For cross-cutting flags (--provider, --api-key, --retries, --timeout) see Common flags. Video-specific:

Flag	Description
`--model <id>`	Video model slug. Defaults to provider's default (`google/veo-3.1-lite` for openrouter and vercel).
`-o, --output <path>`	Output path. `{i}` template for batches (e.g. `./clip-{i}.mp4`).
`-p, --prompt-file <path>`	Prompt from a file (merges with positional and stdin).
`--aspect <W:H>`	Aspect ratio. `16:9` (default), `9:16`, `1:1`. Wider/taller ratios are model-specific.
`--resolution <res>`	Resolution label (`720p`, `1080p`, `4k`) or `WxH`. Default depends on model and tier.
`--duration <sec>`	Clip length in seconds. Most models accept 4–15s; check the model docs.
`--fps <n>`	Frames per second. Honored by Wan and Seedance; ignored elsewhere.
`--audio` / `--no-audio`	Toggle synced audio. Default `--no-audio`. Some models (full Veo, Sora, Wan, Seedance-1.5) always emit audio regardless of the flag.
`--image <path>`	Reference image. Repeatable up to 2: position 1 = first-frame conditioning (or single-image-to-video), position 2 = last-frame for models that support it.
`--n <count>`	Number of clips. Most models cap at 1 per call; the AI SDK batches when needed.
`--seed <int>`	Reproducibility seed.
`--binary`	Force raw video bytes to stdout. Requires `--n 1`.
`--b64`	JSON envelope with inline base64; no file written.
`--json`	Emit JSON envelope on stdout (default prints just the path).

Provider notes

OpenRouter routes the broadest video catalog: Veo (3.1 + fast + lite), Sora 2 Pro, Kling v3.0 (pro/std/o1), MiniMax Hailuo 2.3, ByteDance Seedance (2.0/fast/1.5-pro), Alibaba Wan (2.6/2.7). Discoverable via marmot cache refresh openrouter then marmot models --modality video.
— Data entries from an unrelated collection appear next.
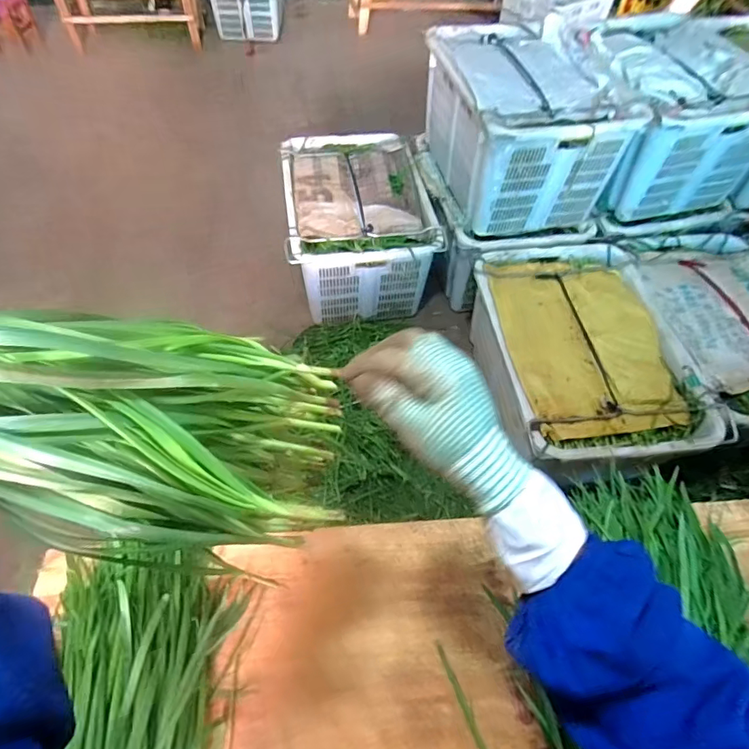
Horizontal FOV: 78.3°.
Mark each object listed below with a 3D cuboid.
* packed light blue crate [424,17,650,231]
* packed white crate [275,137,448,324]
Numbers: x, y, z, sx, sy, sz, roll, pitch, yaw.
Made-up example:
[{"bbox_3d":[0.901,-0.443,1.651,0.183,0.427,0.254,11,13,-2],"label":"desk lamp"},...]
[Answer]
[{"bbox_3d":[0.458,-0.798,1.499,0.490,0.375,0.656,-10,57,-10],"label":"packed light blue crate"},{"bbox_3d":[-0.069,-0.561,1.725,0.493,0.344,0.680,-4,56,-7],"label":"packed white crate"}]

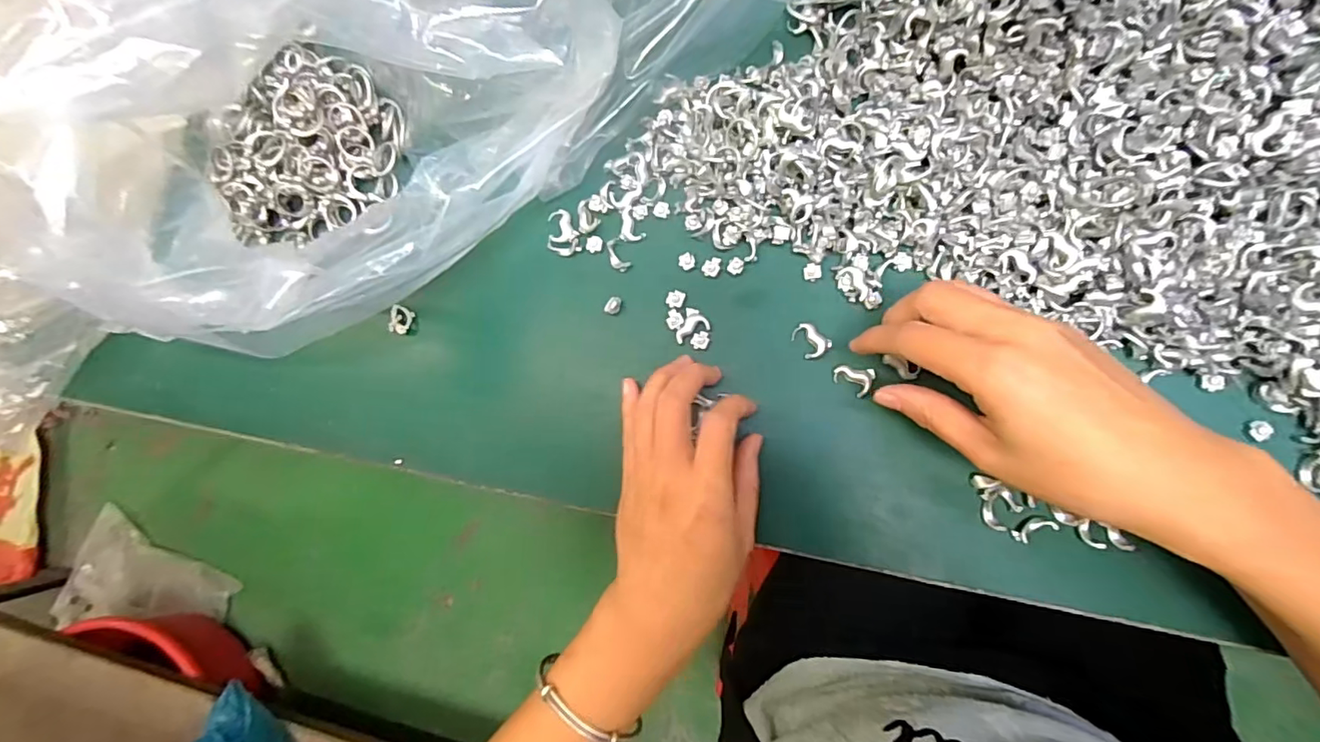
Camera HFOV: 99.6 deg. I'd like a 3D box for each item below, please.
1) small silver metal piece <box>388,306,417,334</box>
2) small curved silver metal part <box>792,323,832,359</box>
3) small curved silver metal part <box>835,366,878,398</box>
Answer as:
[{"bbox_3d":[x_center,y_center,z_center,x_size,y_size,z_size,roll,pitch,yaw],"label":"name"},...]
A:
[{"bbox_3d":[-0.156,-0.031,0.336,0.012,0.006,0.016,16,89,9],"label":"small silver metal piece"},{"bbox_3d":[0.080,-0.016,0.300,0.014,0.004,0.020,-44,82,3],"label":"small curved silver metal part"},{"bbox_3d":[0.102,0.003,0.295,0.020,0.004,0.016,30,91,9],"label":"small curved silver metal part"}]

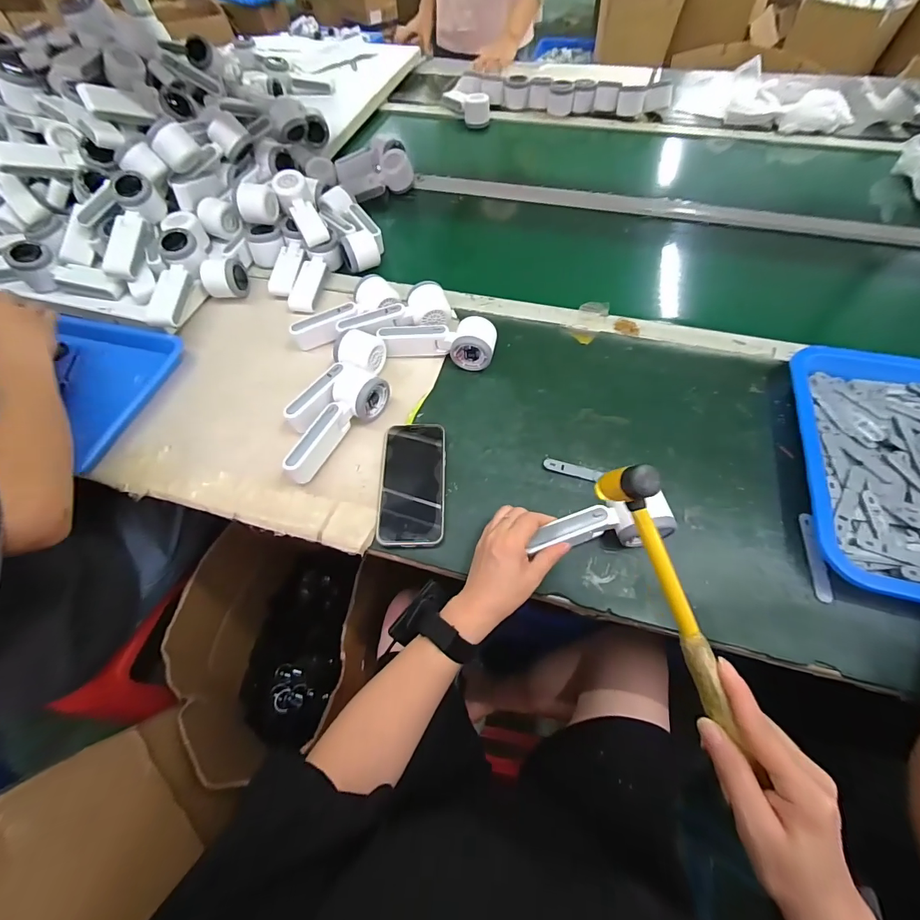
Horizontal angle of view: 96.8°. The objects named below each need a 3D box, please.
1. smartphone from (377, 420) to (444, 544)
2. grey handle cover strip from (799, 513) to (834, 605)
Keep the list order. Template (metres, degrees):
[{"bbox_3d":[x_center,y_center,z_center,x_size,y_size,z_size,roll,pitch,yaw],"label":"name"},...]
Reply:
[{"bbox_3d":[-0.058,0.024,0.500,0.078,0.009,0.166,-2,60,3],"label":"smartphone"},{"bbox_3d":[0.377,0.101,0.430,0.015,0.007,0.091,8,60,7],"label":"grey handle cover strip"}]

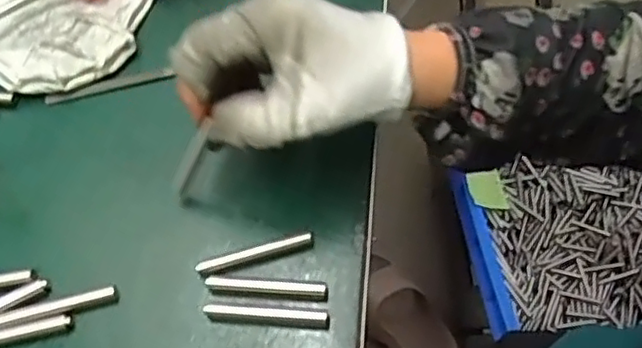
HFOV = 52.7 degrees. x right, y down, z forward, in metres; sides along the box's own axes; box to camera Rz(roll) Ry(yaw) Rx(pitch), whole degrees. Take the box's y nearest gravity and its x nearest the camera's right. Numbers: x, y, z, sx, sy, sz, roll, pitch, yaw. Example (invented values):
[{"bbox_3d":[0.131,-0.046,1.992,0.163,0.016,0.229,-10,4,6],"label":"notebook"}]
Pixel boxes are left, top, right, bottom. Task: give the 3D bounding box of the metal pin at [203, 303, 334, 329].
[{"bbox_3d":[-0.025,0.067,0.306,0.058,0.004,0.008,3,59,5],"label":"metal pin"}]

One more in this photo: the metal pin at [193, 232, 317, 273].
[{"bbox_3d":[-0.032,0.039,0.320,0.058,0.005,0.006,-14,59,-5],"label":"metal pin"}]

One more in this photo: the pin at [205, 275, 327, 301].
[{"bbox_3d":[-0.026,0.054,0.311,0.057,0.005,0.007,3,59,5],"label":"pin"}]

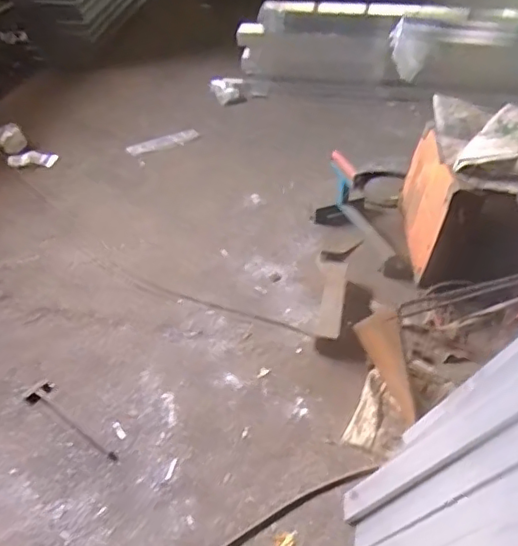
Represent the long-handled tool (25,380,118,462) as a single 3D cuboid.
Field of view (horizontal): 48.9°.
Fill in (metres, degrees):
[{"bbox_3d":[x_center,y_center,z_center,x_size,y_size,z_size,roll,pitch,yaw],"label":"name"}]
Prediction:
[{"bbox_3d":[-0.536,0.433,1.677,0.369,0.022,0.085,25,49,25],"label":"long-handled tool"}]

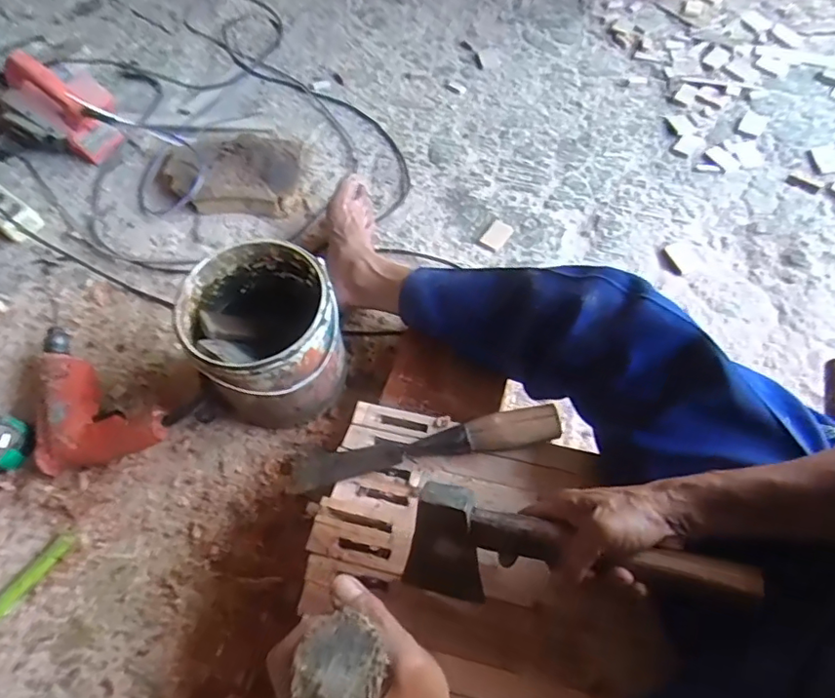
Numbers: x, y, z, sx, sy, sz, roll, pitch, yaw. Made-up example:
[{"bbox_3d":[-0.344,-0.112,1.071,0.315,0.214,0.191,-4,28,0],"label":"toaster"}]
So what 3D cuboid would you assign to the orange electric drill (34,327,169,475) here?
[{"bbox_3d":[-0.449,0.088,0.744,0.254,0.067,0.146,29,65,18],"label":"orange electric drill"}]

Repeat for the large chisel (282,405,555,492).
[{"bbox_3d":[0.004,0.103,0.595,0.283,0.047,0.037,-10,59,-3],"label":"large chisel"}]

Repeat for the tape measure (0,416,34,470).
[{"bbox_3d":[-0.546,0.125,0.742,0.058,0.033,0.066,-1,60,0],"label":"tape measure"}]

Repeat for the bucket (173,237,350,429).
[{"bbox_3d":[-0.197,-0.019,0.732,0.183,0.178,0.194,0,60,0],"label":"bucket"}]

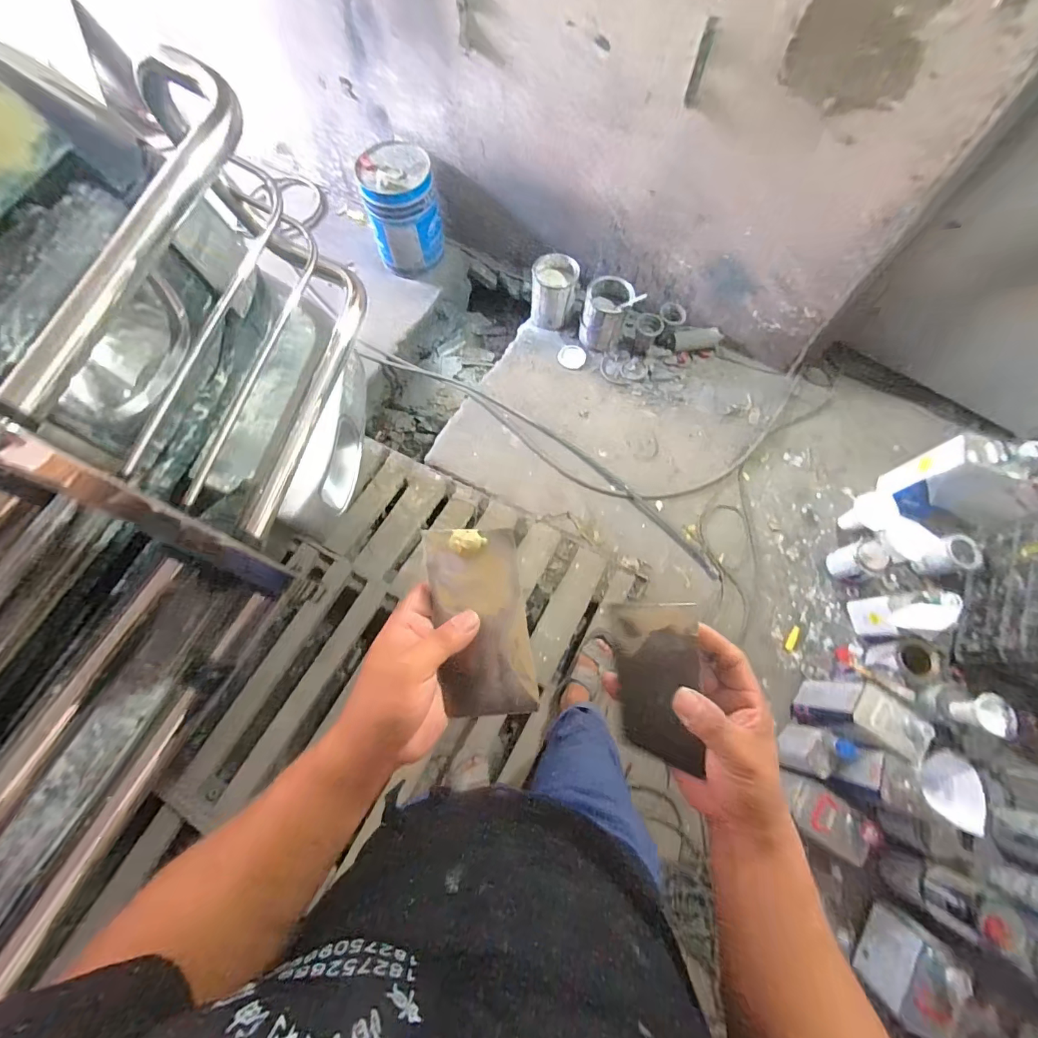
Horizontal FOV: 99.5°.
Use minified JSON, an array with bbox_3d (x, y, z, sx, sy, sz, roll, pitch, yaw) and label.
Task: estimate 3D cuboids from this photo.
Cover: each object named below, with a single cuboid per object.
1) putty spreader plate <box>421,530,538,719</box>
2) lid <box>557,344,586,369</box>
[{"bbox_3d":[-0.030,0.072,0.318,0.072,0.015,0.132,-12,81,20],"label":"putty spreader plate"},{"bbox_3d":[0.199,-0.608,1.648,0.100,0.011,0.094,10,71,3],"label":"lid"}]

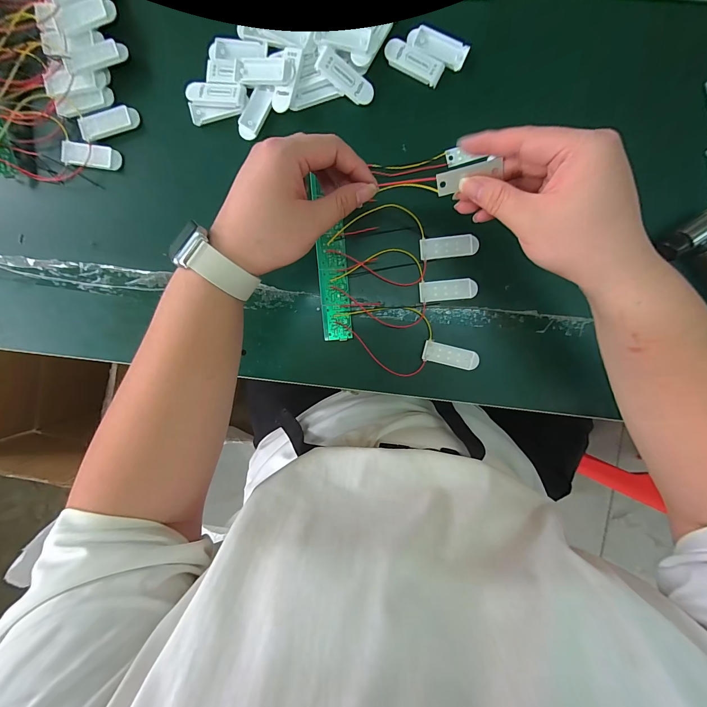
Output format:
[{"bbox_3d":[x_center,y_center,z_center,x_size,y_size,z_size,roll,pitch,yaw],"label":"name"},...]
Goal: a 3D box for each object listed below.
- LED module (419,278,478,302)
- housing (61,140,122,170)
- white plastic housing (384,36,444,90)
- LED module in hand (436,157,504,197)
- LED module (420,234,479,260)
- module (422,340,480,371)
[{"bbox_3d":[0.096,-0.064,0.325,0.057,0.005,0.020,-5,97,3],"label":"LED module"},{"bbox_3d":[-0.269,-0.202,0.327,0.059,0.006,0.022,10,97,1],"label":"housing"},{"bbox_3d":[0.057,-0.277,0.304,0.058,0.005,0.023,26,97,-1],"label":"white plastic housing"},{"bbox_3d":[0.086,-0.132,0.240,0.044,0.005,0.016,-6,122,21],"label":"LED module in hand"},{"bbox_3d":[0.095,-0.107,0.319,0.056,0.004,0.020,-5,97,3],"label":"LED module"},{"bbox_3d":[0.101,0.002,0.331,0.056,0.004,0.021,13,97,1],"label":"module"}]

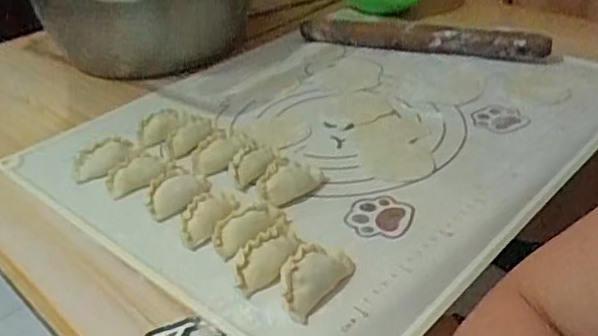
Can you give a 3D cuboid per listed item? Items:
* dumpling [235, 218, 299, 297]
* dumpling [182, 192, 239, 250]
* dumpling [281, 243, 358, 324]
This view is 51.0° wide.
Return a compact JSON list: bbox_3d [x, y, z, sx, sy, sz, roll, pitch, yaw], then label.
[{"bbox_3d":[-0.017,0.054,0.417,0.023,0.018,0.074,13,35,23],"label":"dumpling"},{"bbox_3d":[-0.066,0.033,0.457,0.023,0.018,0.060,11,34,21],"label":"dumpling"},{"bbox_3d":[0.009,0.067,0.393,0.029,0.020,0.062,19,37,31],"label":"dumpling"}]

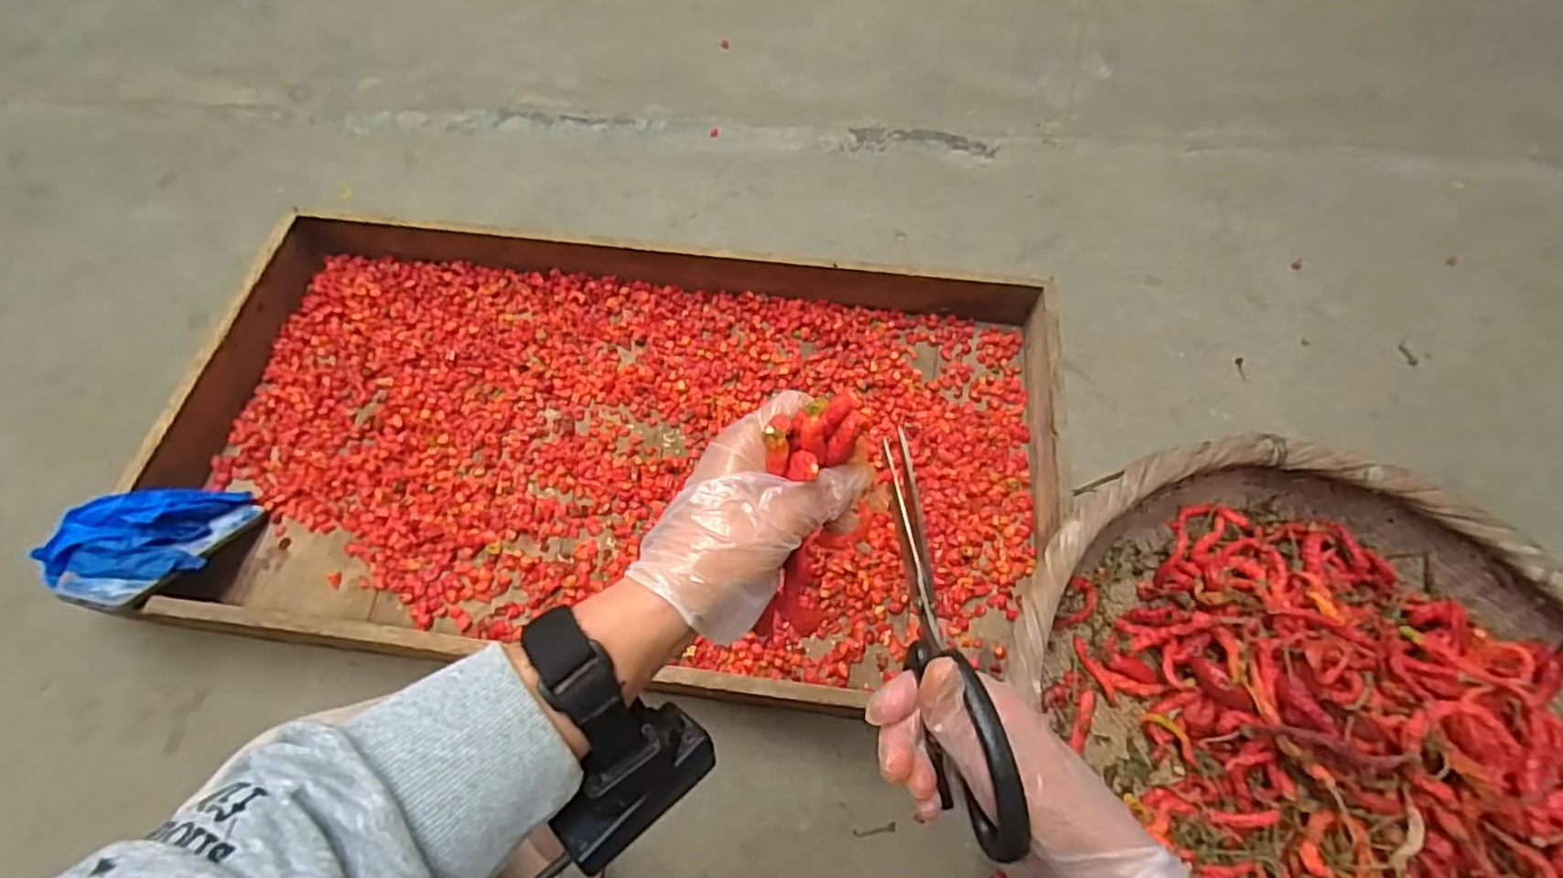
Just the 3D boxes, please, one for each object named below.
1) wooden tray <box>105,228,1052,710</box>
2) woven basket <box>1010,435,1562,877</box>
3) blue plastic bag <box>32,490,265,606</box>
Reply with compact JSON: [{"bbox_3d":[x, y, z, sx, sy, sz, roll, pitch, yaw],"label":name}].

Vercel AI Gateway routes the same providers via Vercel's proxy. Pricing tracks Vercel's gateway markup (similar to direct in most cases). Discoverable via the gateway's /v1/models endpoint.

OpenAI direct for Sora is not wired through marmot today — --provider openai errors. Use --provider openrouter --model openai/sora-2-pro to access Sora via OpenRouter.

OpenAI's Videos API (and the sora-2-pro route) is scheduled for deprecation on Sep 24, 2026.